Is that a ten-gallon hat, or are you just enjoying the show?
- Lili Von Shtupp (Blazing Saddles)

Review of “After The Wedding” & “Knocked Up”

Portraying melodrama is a dicey affair. At a base level it is rendered as Days Of Our Lives. But when done correctly, what comes about is the emotive intimacy that is the Danish film, After The Wedding.

The initial scenes, though mesmerizing, don’t hint at what’s ahead. It’s a great gotcha at the front end. With another 2/3’s of the way through, that is another curve ball.

Mads Mikkelson is a beloved teacher at an orphanage in India. The headmaster implores him to travel to Denmark in an attempt to cajole an interested billionaire philanthropist — Rolf Lassgard — into underwriting the future of the haven for street urchins. Mikkelson, reluctant to leave the youngsters who adore him for even a day, finally agrees to the trip, when he’s advised Lassgard requires they meet face to face.

When there, Mikkelson is asked to attend the wedding of Lassgard’s daughter, Stine Fischer Christensen. There he meets Lassgard’s wife, Sidse Babett Knudsen. Personal intimacies and plot twists and turns not foretold ensue.

I shan’t say more. The gotchas are so delectable that it wouldn’t be fair to spoil the plot.

In lesser hands than writer/director Susanne Bier, this would have been suitable only for afternoon television. (Didn’t I write a similar line about Away From Her’s director, Sarah Polley, just recently? Probably so.) Instead After The Wedding reveals itself with such craft that it was nominated — deservedly so — for an Oscar last year in the Best Foreign Film category.

Much of the movie’s resonance emanates from the use of natural lighting and hand held cameras. It’s not a Dogma 95 production but well could be. The interactions are presented so visually tight that emotions generate visceral audience reaction.

What makes this film especially welcome is that it is but one of a number of foreign movies Baxter Theaters has chosen to bring in recently. Perhaps they are getting back to where they once belonged, eschewing the big popcorn flickers — Spidey 3 on three screens — for smaller, more intoxicating fare. If so, hats off to the Apex Theater ownership.

Anyway, After The Wedding is a lovely and mature film.

* * * * *

Knocked Up is the current critics’ fave. Not without reason. One has even gone so far as to call it The Graduate for contemporary times. Maybe so. Maybe not. But the comedy of current manners featuring Seth Rogan and Katherine Heigl delves plenty deep into the psyche of today’s society.

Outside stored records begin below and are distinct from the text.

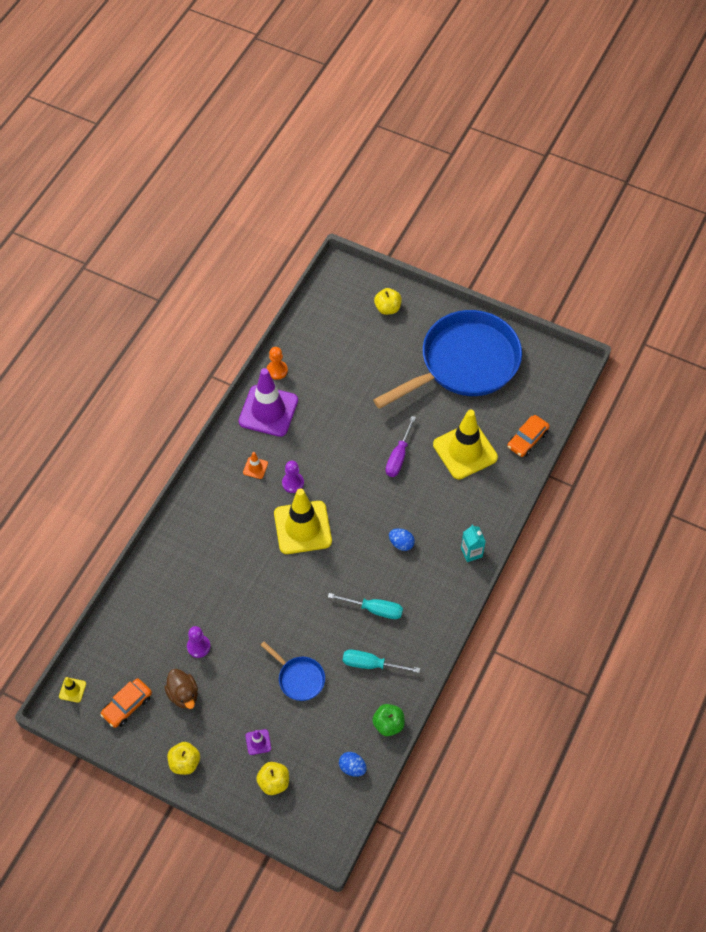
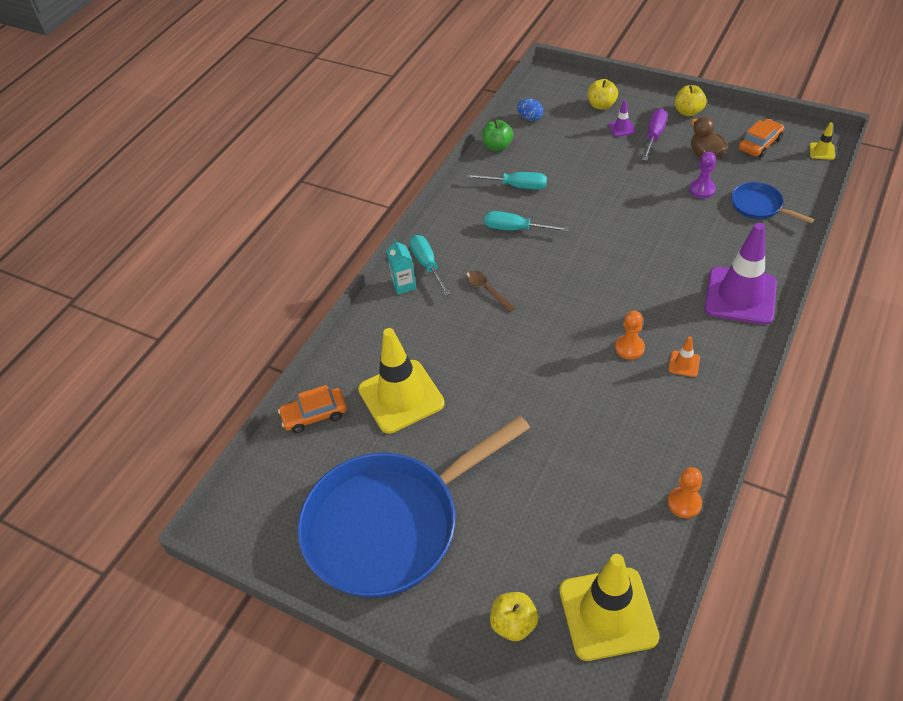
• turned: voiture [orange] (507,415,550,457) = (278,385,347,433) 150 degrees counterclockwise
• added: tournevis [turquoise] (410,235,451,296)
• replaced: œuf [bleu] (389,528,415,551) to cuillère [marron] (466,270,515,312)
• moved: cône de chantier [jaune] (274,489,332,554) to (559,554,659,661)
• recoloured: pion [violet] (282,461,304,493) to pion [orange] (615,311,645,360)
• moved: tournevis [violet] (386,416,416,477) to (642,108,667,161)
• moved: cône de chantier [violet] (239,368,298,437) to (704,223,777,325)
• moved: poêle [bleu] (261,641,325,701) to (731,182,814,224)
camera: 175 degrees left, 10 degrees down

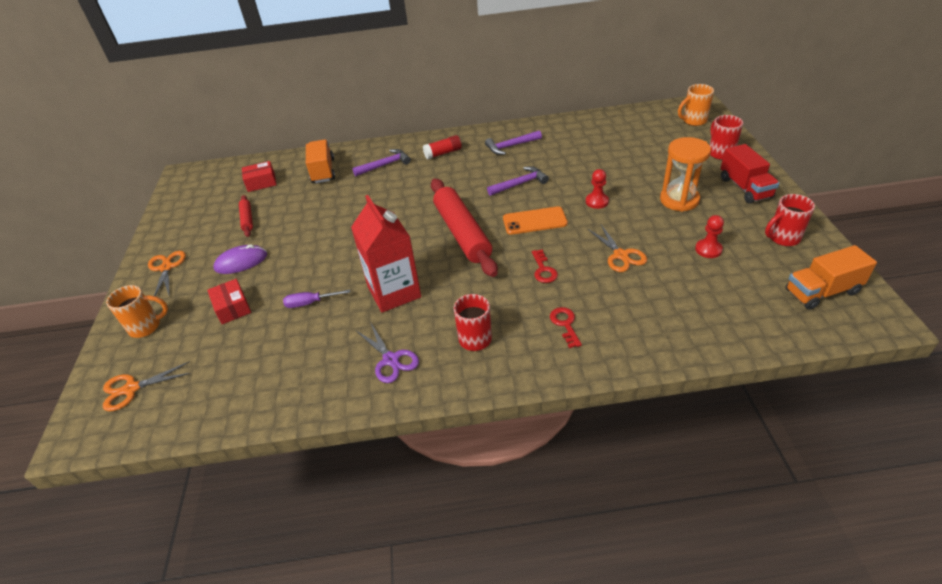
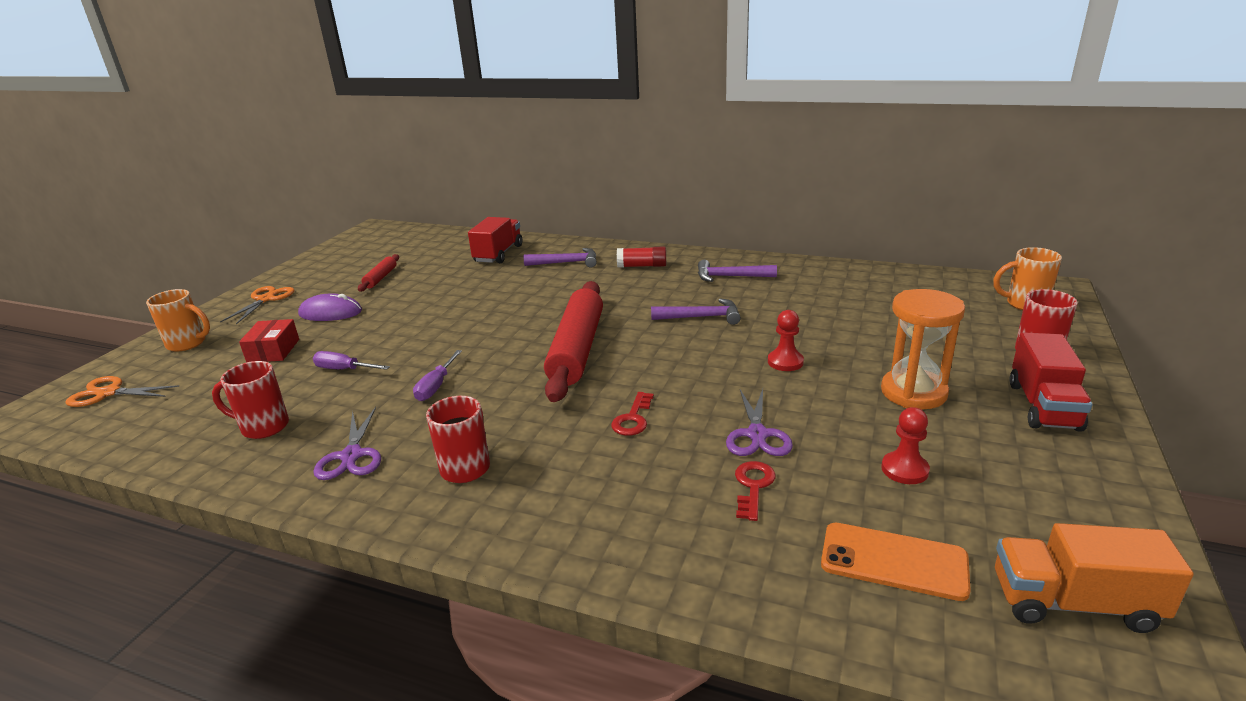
• moved: tasse [rouge] (765,194,815,246) to (212,361,289,439)
• replaced: brique de lait [rouge] (351,195,421,312) to tournevis [violet] (413,350,462,401)
• recoloured: camion [orange] (306,139,335,183) to camion [rouge] (468,217,523,263)
• recoloured: ciseaux [orange] (588,225,647,272) to ciseaux [violet] (726,389,793,456)
• moved: clé [rouge] (550,307,582,348) to (735,461,776,521)
• moved: téléphone [orange] (503,206,568,235) to (821,523,971,601)
• removed: boîte [rouge] (242,161,276,192)
camera: 25 degrees right, 15 degrees down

One night at a bar, Rogan, a slacker living with buddies while they set up a web site that would tell readers how far into a movie stars disrobe, hooks up with Heigl, an E! channel talking head. They get drunk. Improbably they get it on.

(Of course, given the puritanical standards of the day, Heigl doesn’t disrobe during sex. Nor, really, does Rogan. I’m so tired of these unrealistic depictions of physical intimacy. We’ll show character’s bodies being ripped into pieces with blood spurting everywhere. But, heaven forbid, the audience should see a nipple, or, gasp, a guy’s penis.)

As I trust you’re aware, Heigl becomes pregnant, and the awkward twosome is forced to get to know each other.

Truth be told, the film is not about them. It is more about the lesser characters and their portrayal of what life is about these days. At least for white folks with more than subsistence means of support. Heigl’s sister, Leslie Mann, and her hubby, Paul Rudd, provide a acute look at Heigl’s possible future, how kids and career affect relationships. Rogan’s buddies bring the stature of that slacker strata to its knees. It will never be more accurately and compassionately portrayed.

There are other little characters whose moments are truly what the film is about. A girlfriend — Charlyne Yi. A doorman at a nightclub — Craig Robinson.

Knocked Up is funny, at times, scathingly so. Judd Apatow wrote as well as directed the movie. He’s nailed the foibles of our times. He’s also dissected very real issues we face. And presented them in a manner both realistic, and, more important, entertaining.

It’s a good thing. The film is funny. (Didn’t I already say that?) The film is wise. (I think that’s a new observation.) What a rare beast these days.